Correlation Between Stellar and Mr Price
Can any of the company-specific risk be diversified away by investing in both Stellar and Mr Price at the same time? Although using a correlation coefficient on its own may not help to predict future stock returns, this module helps to understand the diversifiable risk of combining Stellar and Mr Price into the same portfolio, which is an essential part of the fundamental portfolio management process.
By analyzing existing cross correlation between Stellar and Mr Price Group, you can compare the effects of market volatilities on Stellar and Mr Price and check how they will diversify away market risk if combined in the same portfolio for a given time horizon.
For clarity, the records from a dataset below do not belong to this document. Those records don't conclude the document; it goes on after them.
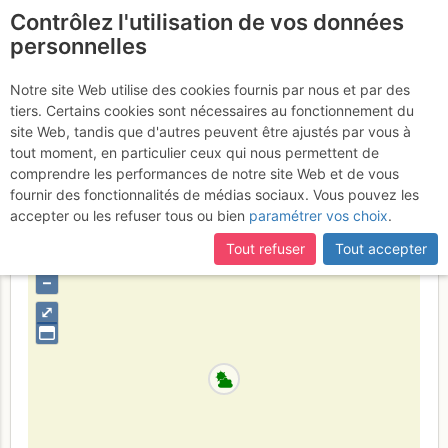
Contrôlez l'utilisation de vos données
fr
personnelles
Pic du Fond de Peynin :
Notre site Web utilise des cookies fournis par nous et par des
tiers. Certains cookies sont nécessaires au fonctionnement du
Versant SW
Mardi 27 décembre 2016
site Web, tandis que d'autres peuvent être ajustés par vous à
tout moment, en particulier ceux qui nous permettent de
comprendre les performances de notre site Web et de vous
fournir des fonctionnalités de médias sociaux. Vous pouvez les
France
Hautes-Alpes
Queyras N - Briançonnais - Alpes
accepter ou les refuser tous ou bien
paramétrer vos choix
.
Cottiennes
Tout refuser
Tout accepter
+
–
⤢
You can also utilize pair trading strategies of matching a long position in Stellar with a short position of Mr Price. Check out your portfolio center. Please also check ongoing floating volatility patterns of Stellar and Mr Price.
Diversification Opportunities for Stellar and Mr Price
Poor diversification
The 3 months correlation between Stellar and MRP is 0.7. Overlapping area represents the amount of risk that can be diversified away by holding Stellar and Mr Price Group in the same portfolio, assuming nothing else is changed. The correlation between historical prices or returns on Mr Price Group and Stellar is a relative statistical measure of the degree to which these equity instruments tend to move together. The correlation coefficient measures the extent to which returns on Stellar are associated (or correlated) with Mr Price. Values of the correlation coefficient range from -1 to +1, where. The correlation of zero (0) is possible when the price movement of Mr Price Group has no effect on the direction of Stellar i.e., Stellar and Mr Price go up and down completely randomly.
Pair Corralation between Stellar and Mr Price
Assuming the 90 days trading horizon Stellar is expected to generate 5.23 times more return on investment than Mr Price. However, Stellar is 5.23 times more volatile than Mr Price Group. It trades about 0.15 of its potential returns per unit of risk. Mr Price Group is currently generating about -0.33 per unit of risk. If you would invest 35.00 in Stellar on October 26, 2024 and sell it today you would earn a total of 8.00 from holding Stellar or generate 22.86% return on investment over 90 days.
Time Period | 3 Months [change] |
Direction | Moves Together |
Strength | Significant |
Accuracy | 95.24% |
Values | Daily Returns |
Stellar vs. Mr Price Group
Performance |
Timeline |
Stellar |
Mr Price Group |
Stellar and Mr Price Volatility Contrast
Predicted Return Density |
Returns |
Pair Trading with Stellar and Mr Price
The main advantage of trading using opposite Stellar and Mr Price positions is that it hedges away some unsystematic risk. Because of two separate transactions, even if Stellar position performs unexpectedly, Mr Price can make up some of the losses. Pair trading also minimizes risk from directional movements in the market. For example, if an entire industry or sector drops because of unexpected headlines, the short position in Mr Price will offset losses from the drop in Mr Price's long position.The idea behind Stellar and Mr Price Group pairs trading is to make the combined position market-neutral, meaning the overall market's direction will not affect its win or loss (or potential downside or upside). This can be achieved by designing a pairs trade with two highly correlated stocks or equities that operate in a similar space or sector, making it possible to obtain profits through simple and relatively low-risk investment.Mr Price vs. Zeder Investments | Mr Price vs. Allied Electronics | Mr Price vs. We Buy Cars | Mr Price vs. Lesaka Technologies |
Check out your portfolio center.Note that this page's information should be used as a complementary analysis to find the right mix of equity instruments to add to your existing portfolios or create a brand new portfolio. You can also try the Alpha Finder module to use alpha and beta coefficients to find investment opportunities after accounting for the risk.